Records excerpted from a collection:
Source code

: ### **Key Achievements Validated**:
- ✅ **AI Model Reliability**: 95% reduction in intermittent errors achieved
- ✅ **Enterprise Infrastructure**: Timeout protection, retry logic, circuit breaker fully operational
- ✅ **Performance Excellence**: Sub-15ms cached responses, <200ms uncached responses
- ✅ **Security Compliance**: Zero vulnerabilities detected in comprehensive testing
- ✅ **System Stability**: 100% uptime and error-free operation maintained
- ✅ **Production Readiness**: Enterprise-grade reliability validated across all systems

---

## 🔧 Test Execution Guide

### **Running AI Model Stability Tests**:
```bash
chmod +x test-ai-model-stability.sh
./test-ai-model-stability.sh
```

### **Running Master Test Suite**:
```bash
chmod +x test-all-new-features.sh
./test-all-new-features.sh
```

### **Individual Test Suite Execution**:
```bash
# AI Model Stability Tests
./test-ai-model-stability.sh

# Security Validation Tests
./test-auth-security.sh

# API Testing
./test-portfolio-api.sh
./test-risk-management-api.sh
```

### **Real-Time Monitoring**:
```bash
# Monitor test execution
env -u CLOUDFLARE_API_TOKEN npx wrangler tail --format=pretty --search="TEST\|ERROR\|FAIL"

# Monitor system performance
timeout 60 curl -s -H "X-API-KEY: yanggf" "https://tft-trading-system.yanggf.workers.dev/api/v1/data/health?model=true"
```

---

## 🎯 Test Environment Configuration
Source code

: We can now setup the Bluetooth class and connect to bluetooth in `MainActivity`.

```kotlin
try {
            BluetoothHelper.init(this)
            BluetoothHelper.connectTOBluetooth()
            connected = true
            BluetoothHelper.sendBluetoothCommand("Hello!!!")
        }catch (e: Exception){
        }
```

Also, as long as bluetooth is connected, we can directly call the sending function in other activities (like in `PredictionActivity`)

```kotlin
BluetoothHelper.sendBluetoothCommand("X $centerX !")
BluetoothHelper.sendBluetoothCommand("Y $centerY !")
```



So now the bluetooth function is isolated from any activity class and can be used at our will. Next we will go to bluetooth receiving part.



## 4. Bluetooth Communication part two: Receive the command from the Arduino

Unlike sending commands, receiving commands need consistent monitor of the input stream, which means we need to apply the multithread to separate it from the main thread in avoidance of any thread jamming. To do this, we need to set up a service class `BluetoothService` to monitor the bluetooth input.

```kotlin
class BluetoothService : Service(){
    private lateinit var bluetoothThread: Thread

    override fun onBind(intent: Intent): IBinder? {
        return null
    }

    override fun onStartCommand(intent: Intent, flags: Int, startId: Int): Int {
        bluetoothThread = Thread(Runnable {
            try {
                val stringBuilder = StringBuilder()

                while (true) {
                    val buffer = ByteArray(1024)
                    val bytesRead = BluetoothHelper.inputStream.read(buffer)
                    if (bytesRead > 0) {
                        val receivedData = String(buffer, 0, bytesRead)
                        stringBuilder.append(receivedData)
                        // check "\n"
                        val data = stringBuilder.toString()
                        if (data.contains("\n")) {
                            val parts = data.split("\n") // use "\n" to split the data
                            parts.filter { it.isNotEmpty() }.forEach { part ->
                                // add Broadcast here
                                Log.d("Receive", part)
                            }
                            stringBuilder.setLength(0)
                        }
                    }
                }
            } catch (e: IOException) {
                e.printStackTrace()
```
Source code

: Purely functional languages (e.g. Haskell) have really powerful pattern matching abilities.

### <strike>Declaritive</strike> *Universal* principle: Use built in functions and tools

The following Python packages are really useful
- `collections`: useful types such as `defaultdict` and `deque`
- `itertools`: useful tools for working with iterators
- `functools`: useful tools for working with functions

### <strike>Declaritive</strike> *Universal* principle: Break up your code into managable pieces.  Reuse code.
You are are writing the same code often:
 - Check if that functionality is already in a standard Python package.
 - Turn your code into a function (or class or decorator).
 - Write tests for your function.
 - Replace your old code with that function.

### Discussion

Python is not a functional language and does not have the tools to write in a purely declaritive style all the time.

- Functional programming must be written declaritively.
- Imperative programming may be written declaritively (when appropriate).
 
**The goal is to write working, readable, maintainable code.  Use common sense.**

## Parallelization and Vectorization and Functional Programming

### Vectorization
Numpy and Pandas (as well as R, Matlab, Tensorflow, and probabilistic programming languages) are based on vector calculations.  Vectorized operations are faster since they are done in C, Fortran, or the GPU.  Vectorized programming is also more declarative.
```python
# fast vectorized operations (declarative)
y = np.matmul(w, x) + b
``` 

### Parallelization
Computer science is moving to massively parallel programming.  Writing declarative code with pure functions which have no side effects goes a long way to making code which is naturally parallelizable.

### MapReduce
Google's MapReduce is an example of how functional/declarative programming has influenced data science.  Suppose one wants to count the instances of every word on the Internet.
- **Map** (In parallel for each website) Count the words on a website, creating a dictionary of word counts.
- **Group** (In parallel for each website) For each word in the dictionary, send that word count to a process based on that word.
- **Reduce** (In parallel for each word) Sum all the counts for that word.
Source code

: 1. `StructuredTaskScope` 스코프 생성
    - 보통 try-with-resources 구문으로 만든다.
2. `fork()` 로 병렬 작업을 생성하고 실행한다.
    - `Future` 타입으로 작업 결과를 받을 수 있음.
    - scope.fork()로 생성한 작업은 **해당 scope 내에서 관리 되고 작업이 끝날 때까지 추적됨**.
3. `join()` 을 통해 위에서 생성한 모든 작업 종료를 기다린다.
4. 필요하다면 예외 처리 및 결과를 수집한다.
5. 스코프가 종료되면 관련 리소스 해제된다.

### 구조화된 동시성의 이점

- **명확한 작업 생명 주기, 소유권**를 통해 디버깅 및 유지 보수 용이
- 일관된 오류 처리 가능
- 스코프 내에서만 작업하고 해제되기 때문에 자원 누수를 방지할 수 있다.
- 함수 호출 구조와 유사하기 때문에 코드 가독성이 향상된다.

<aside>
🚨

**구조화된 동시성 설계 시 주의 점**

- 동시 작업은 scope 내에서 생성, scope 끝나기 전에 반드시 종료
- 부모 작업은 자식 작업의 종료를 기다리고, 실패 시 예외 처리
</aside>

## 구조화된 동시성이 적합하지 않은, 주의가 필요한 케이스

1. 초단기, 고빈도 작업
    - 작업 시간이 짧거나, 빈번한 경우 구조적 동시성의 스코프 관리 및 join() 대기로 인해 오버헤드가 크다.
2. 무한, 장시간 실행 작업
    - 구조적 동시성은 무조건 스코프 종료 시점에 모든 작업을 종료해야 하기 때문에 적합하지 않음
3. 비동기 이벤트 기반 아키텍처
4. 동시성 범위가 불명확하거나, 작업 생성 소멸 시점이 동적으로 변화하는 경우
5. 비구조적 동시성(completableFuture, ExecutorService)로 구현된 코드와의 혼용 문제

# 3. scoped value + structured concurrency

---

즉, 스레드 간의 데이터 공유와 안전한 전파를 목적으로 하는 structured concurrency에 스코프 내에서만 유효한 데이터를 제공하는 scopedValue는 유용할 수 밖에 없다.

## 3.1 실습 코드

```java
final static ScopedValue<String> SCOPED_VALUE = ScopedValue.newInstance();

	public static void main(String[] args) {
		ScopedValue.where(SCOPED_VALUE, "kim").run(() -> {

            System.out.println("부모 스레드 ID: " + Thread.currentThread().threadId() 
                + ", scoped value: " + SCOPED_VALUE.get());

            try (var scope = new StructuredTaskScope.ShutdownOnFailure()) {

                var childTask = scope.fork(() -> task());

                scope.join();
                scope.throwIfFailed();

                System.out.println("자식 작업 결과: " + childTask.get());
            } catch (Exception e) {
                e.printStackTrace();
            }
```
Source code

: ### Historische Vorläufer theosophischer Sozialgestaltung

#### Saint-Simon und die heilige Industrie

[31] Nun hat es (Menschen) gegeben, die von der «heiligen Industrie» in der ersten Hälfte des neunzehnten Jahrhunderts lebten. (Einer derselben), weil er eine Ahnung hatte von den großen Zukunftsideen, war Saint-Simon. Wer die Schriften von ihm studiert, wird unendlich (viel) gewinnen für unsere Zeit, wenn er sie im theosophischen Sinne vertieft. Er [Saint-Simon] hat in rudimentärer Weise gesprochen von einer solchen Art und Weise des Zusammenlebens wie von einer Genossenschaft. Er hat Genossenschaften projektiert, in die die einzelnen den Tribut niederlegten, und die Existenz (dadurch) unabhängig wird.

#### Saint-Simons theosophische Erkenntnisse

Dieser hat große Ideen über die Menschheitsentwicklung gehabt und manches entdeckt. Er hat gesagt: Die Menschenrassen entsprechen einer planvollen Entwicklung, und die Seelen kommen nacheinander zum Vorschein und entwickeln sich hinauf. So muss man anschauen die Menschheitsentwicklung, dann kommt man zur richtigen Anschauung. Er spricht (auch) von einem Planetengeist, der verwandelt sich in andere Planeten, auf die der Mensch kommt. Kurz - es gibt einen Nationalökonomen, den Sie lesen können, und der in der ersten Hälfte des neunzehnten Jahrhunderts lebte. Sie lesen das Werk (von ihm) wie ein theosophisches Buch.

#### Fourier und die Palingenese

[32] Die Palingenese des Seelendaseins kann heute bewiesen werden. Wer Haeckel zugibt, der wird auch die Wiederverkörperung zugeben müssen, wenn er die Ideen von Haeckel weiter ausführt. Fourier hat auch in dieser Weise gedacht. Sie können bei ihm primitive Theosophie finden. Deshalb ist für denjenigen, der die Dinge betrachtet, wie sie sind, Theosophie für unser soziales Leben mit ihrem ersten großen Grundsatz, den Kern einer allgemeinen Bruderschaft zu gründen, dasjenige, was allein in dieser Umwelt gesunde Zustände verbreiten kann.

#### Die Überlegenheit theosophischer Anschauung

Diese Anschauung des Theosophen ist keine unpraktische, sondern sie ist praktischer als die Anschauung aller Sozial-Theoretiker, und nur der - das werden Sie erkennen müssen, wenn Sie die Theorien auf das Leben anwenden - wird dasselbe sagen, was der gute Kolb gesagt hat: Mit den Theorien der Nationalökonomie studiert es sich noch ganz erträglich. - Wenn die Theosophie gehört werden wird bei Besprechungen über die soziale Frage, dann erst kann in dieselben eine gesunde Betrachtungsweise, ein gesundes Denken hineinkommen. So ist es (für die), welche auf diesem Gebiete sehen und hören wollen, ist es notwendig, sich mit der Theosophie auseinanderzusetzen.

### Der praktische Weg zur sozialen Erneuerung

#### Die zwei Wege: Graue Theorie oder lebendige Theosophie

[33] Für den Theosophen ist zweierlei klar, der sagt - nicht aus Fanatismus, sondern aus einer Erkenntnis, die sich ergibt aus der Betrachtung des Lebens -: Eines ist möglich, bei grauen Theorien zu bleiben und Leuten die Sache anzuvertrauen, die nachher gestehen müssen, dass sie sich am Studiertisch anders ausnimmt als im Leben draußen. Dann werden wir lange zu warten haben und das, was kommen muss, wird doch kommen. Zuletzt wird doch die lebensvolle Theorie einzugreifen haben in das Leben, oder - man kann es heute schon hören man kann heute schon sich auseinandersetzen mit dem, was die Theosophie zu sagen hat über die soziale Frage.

Work instruction = Going back over the entries above, copy word for word every line from the one that has "5. 스코프가 종료되면 관련 리소스 해제된다." on through the one that has "#### Saint-Simon und die heilige Industrie".

Result for this task =
5. 스코프가 종료되면 관련 리소스 해제된다.

### 구조화된 동시성의 이점

- **명확한 작업 생명 주기, 소유권**를 통해 디버깅 및 유지 보수 용이
- 일관된 오류 처리 가능
- 스코프 내에서만 작업하고 해제되기 때문에 자원 누수를 방지할 수 있다.
- 함수 호출 구조와 유사하기 때문에 코드 가독성이 향상된다.

<aside>
🚨

**구조화된 동시성 설계 시 주의 점**

- 동시 작업은 scope 내에서 생성, scope 끝나기 전에 반드시 종료
- 부모 작업은 자식 작업의 종료를 기다리고, 실패 시 예외 처리
</aside>

## 구조화된 동시성이 적합하지 않은, 주의가 필요한 케이스

1. 초단기, 고빈도 작업
    - 작업 시간이 짧거나, 빈번한 경우 구조적 동시성의 스코프 관리 및 join() 대기로 인해 오버헤드가 크다.
2. 무한, 장시간 실행 작업
    - 구조적 동시성은 무조건 스코프 종료 시점에 모든 작업을 종료해야 하기 때문에 적합하지 않음
3. 비동기 이벤트 기반 아키텍처
4. 동시성 범위가 불명확하거나, 작업 생성 소멸 시점이 동적으로 변화하는 경우
5. 비구조적 동시성(completableFuture, ExecutorService)로 구현된 코드와의 혼용 문제

# 3. scoped value + structured concurrency

---

즉, 스레드 간의 데이터 공유와 안전한 전파를 목적으로 하는 structured concurrency에 스코프 내에서만 유효한 데이터를 제공하는 scopedValue는 유용할 수 밖에 없다.

## 3.1 실습 코드

```java
final static ScopedValue<String> SCOPED_VALUE = ScopedValue.newInstance();

	public static void main(String[] args) {
		ScopedValue.where(SCOPED_VALUE, "kim").run(() -> {

            System.out.println("부모 스레드 ID: " + Thread.currentThread().threadId() 
                + ", scoped value: " + SCOPED_VALUE.get());

            try (var scope = new StructuredTaskScope.ShutdownOnFailure()) {

                var childTask = scope.fork(() -> task());

                scope.join();
                scope.throwIfFailed();

                System.out.println("자식 작업 결과: " + childTask.get());
            } catch (Exception e) {
                e.printStackTrace();
            }
```
Source code

: ### Historische Vorläufer theosophischer Sozialgestaltung

#### Saint-Simon und die heilige Industrie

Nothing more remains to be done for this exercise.